Note $(2)$: to extend this in general to Lebesgue integration (taking $f$ to be Lebesgue but not Riemann integrable, e.g.) is subtle. There is a change-of-variables formula similar to this: $$\int_{[a,b]}(f\circ g)|g'|=\int_{g([a,b])}f$$In the instance that $g$ is $C^1$ with nonvanishing derivative and $f$ is in $L^1$. Note the absolute value $|g'|$; Lebesgue integrals don't have the same orientation concerns that Riemann integrals do.
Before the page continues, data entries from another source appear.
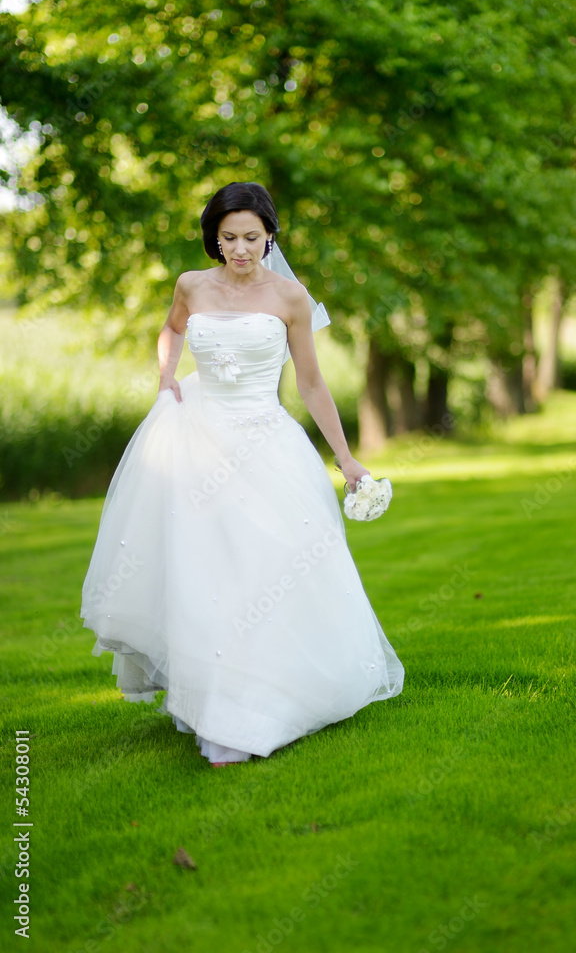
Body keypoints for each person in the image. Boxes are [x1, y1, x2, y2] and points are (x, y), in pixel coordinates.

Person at [80, 181, 404, 766]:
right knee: (204, 572)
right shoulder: (191, 286)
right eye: (228, 238)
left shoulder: (290, 298)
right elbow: (173, 329)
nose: (240, 249)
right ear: (215, 239)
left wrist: (346, 458)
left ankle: (264, 699)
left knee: (265, 570)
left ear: (270, 235)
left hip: (264, 444)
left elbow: (310, 383)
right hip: (193, 435)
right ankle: (211, 699)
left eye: (251, 237)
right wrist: (166, 377)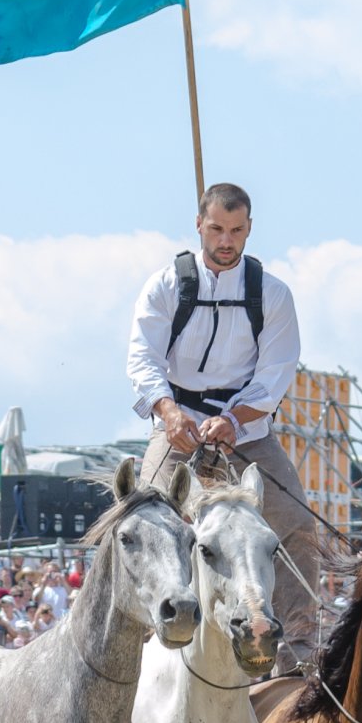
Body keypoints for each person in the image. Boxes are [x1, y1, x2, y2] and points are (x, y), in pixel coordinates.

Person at [126, 180, 319, 666]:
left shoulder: (272, 295)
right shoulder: (166, 285)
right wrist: (168, 412)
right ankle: (134, 648)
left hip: (247, 432)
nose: (226, 240)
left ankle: (298, 657)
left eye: (236, 230)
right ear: (199, 225)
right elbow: (142, 359)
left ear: (249, 229)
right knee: (140, 519)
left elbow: (275, 376)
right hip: (179, 427)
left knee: (295, 523)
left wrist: (235, 419)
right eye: (216, 228)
However there are also Lebesgue-integral forms of the classical FTC (see Rudin):

$$f(b)-f(a)=\int_{[a,b]}f'$$Either when: (i) $f$ is absolutely continuous (thus $f'$ exists a.e.) and (ii) $f'$ is in $L^1[a,b]$ or when: (i) $f$ is differentiable everywhere and (ii) $f'$ is in $L^1[a,b]$

Working with this, we recover the Riemann change of variables formula: $$\int_a^b(f\circ g)g'=\int_{g(a)}^{g(b)}f$$If in your situation we have that $f$ and $(f\circ g)g'$ are both in $L^1$ and either: (i) $g$ is absolutely continuous and $f$ has an absolutely continuous (a.e.)-antiderivative or (ii): $f$ has an (everywhere-)antiderivative and $g$ is differentiable everywhere.